La mayoría de medios de comunicación, especialmente canales de televisión, si no encuentran la víctima perfecta para su truculenta  y sensacionalista historia, inmediatamente esa misma víctima se convierte en villana, sobre todo, si es mujer.

Pasó con Rosario Ponce y con Eva Bracamonte, quienes fueron presentadas en despiadados reportajes como frías asesinas, hasta que, en ambos casos, fueron absueltas por la justicia después de soportar años de linchamiento mediático y especulaciones de todo tipo. ¿Por qué se ensañaron con ellas de esa manera? Porque aparecían ante cámaras tranquilas, sin llorar, a veces, incluso, con una sonrisa nerviosa y eso las hacía culpables. Culpables por ser fuertes y , en el caso de Rosario Ponce, culpable hasta de haber sobrevivido varios días en el frío del Colca, sin comida ni agua, mientras que su compañero, siendo hombre, no lo había logrado.
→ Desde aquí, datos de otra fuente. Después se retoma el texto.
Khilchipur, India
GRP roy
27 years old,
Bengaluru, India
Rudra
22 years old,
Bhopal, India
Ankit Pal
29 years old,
Si no eran las víctimas perfectas, frágiles y vulnerables, pues tenían que ser las villanas, como acaba de pasar también con Gabriela Sevilla, a quien los medios parecen no perdonarle el haber aparecido viva y con eso, tirarse abajo toda la ‘información’ que habían dado hasta el momento sobre su caso. Incluso una reportera le increpó en su cara el tiempo y los recursos que les había hecho perder con ‘su mentira’.  Solo les faltó decirle ¿por qué no aparaciste muerta? Estaban más indignados que cuando se supo que Alajandro Sanchez, el dueño de la casa de Sarratea, había estado ‘muerto’ por 24 horas según la Reniec, tiempo suficiente para haberse dado a la fuga como tantos otros personajes cercanos al presidente Castillo, pero claro, el caso de una embarazada que no estaba embarazada y que no tiene nada que ver con la corrupción de este gobierno, vende más que un muerto que no estaba muerto. O eso es lo que les conviene hacernos creer.

Pero hablemos de ética periodística y manejo de fuentes. En el caso de Gabriela Sevilla se ha actuado saltándose todas las reglas, comenzando por el ministro del Interior, Willy Huerta, quien salió a anunciar, que según los exámenes que le acababan de hacer en el Hospital Militar, no había rastros de embarazo ¿Eso no es información confidencial? Luego, mientras la Clinica Internacional lanzaba un comunicado en el que explicaba que conforme a lo que establece la Ley General de Salud, toda información relativa al acto médico tiene carácter reservado, por lo cual, no podían divulgar información médica de sus pacientes, programas de farándula tocaban el tema alegremente y uno de ellos, sacó datos extraoficiales de la clínica, lo cual no solamente no es ético, sino también ilegal.

Y es que no se trata de un tema de interés público, es decir, algo que afecte a toda la nación. A estas alturas, es un problema privado, en el que hasta donde se sabe (ya que por más conclusiones definitivas que quieran sacar, lo cierto es que no hay nada claro), hay una persona con algún tipo de transtorno, que necesita ayuda y contención.

Sin embargo, en lugar de eso, se van con todo en contra de ella y hasta piden que la metan presa por delito contra la fe pública (ya varios abogados han aclarado que esa figura no existe en este caso); pero escuchan con absoluta credulidad la versión de Ramiro Gálvez, pareja de la joven, quien aseguró en su testimonio ante la Dirincri, que recién allí, estaba confirmando que Gabriela no estaba embarazada, algo que había ‘comenzado a sospechar’ cuando ya había pasado más de 15 días de la probable fecha de parto que le habían dado…ya pues, algo no cuadra ¿no?, solo una sociedad misógina como la nuestra, puede poner todos los reflectores solo sobre ella.

En este caso pueden haber muchas mentiras, pero lo que es verdad es la escalofriante cifra de mujeres desaparecidas solo hasta agosto de este año: 3528. Tres mil quinientos veintiocho casos de los cuales no hablan y prefieren quedarse pegados al de Gabriela Sevilla. Triste realidad la nuestra.

(*) publicado en la revista Caretas.